Officials of the Export Historical Society are working with the Abandoned Mine Reclamation Office of the Pennsylvania Department of Environmental Conservation, Mining and Metallurgical Exploration in Borough, Pennsylvania, to create a historic area at one of the few remains of a bituminous coal mine that can be safely viewed. We would like to cooperate with the association. by the public.
In 2018, two entrances to Mine No. 2 of the former Westmoreland Coal Company were discovered on the hillside as part of the Eagle Scout Project.
Historical Society officials sealed both portal openings with concrete and blocks, installed fences, established stable highwalls, installed and repaired existing retaining walls, and fenced hazardous areas. I would like to block it.
Although they are seeking a $300,000 grant from DEP’s Abandoned Mine Reclamation Office for much of the work, the project was funded by the SME Foundation, the non-profit arm of the Society for Mining and Metallurgy Exploration, in the first Chosen as a recipient of miners. reward award.
The Export Mine was the first major mine on the Turtle Creek Branch of the Pennsylvania Railroad. The first mine in Barra he opened in October 1892 and shipped coal to Philadelphia and New York. Closed in 1952.
SME’s Ray Donelick said in the Foundation newsletter announcing the award, “Local officials will inform residents and visitors about the mining history, artifacts and maps of the area through exposure to the sealed mine portal area. So I decided to create a place to convey the importance of mining.”
The Pittsburgh section of SME was able to provide expert mining engineering and restoration expertise. Otherwise, it was only available at a significant cost of about $40,000 in-kind labor.
The DEP grant application puts into practice the foundation laid by the SME grant.
“The borough has applied for the designation of Pennsylvania Historic Markers, a program designed to capture the memories of the people, places, events and innovations that have impacted Pennsylvanian life over the centuries.
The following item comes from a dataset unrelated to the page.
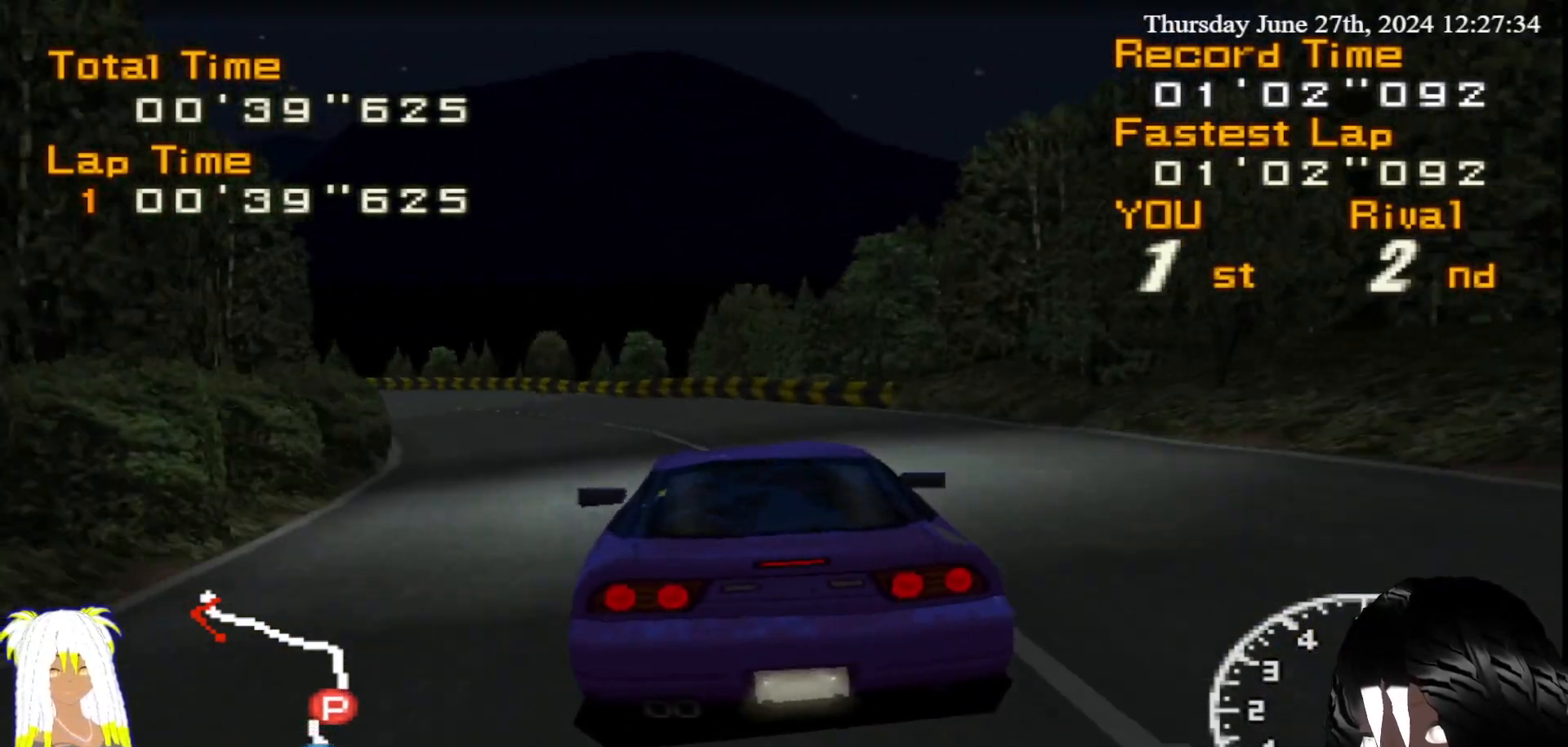
{"buttons": ["R2"], "left_stick": "left", "right_stick": "center", "events": [[300, "left_stick", "center"], [400, "left_stick", "left"]]}
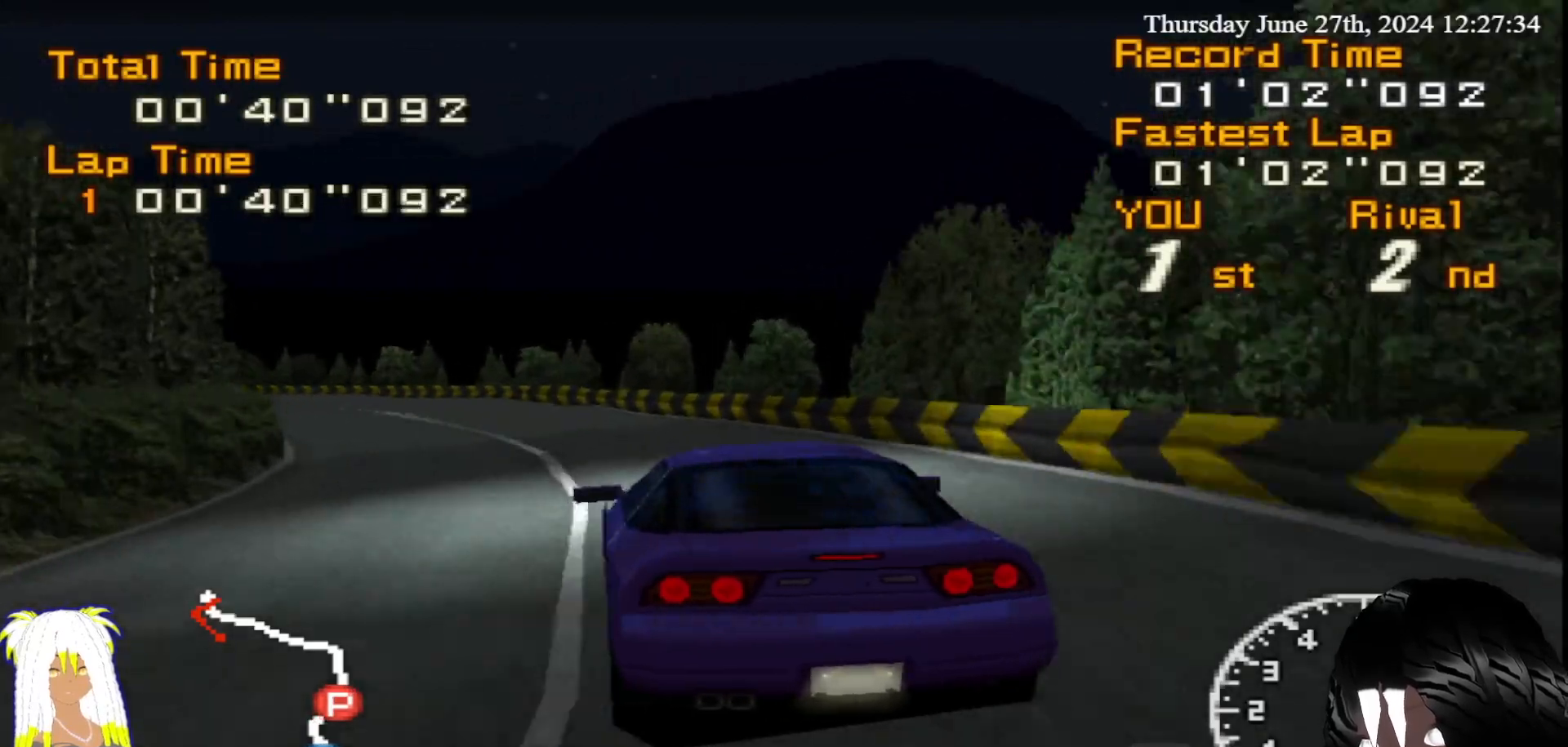
{"buttons": ["R2"], "left_stick": "center", "right_stick": "center", "events": [[183, "left_stick", "center"]]}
I plan to,” Donnelick wrote.
Melanie Ritz, a member of the Borough Council and a member of the Historical Society, said the scope of the project goes beyond the historical aspect.
“We want to rehabilitate this site, which will also address the water runoff problem the borough had along Washington Avenue,” Ritz said.
The Export Council voted unanimously at its January meeting to support the Historical Society’s grant application. Since the Borough owns the land on which the entrance to the mine is located, the Council also voted to allow entry by the Historical Society, with a review of the proposal by attorney Wes Long.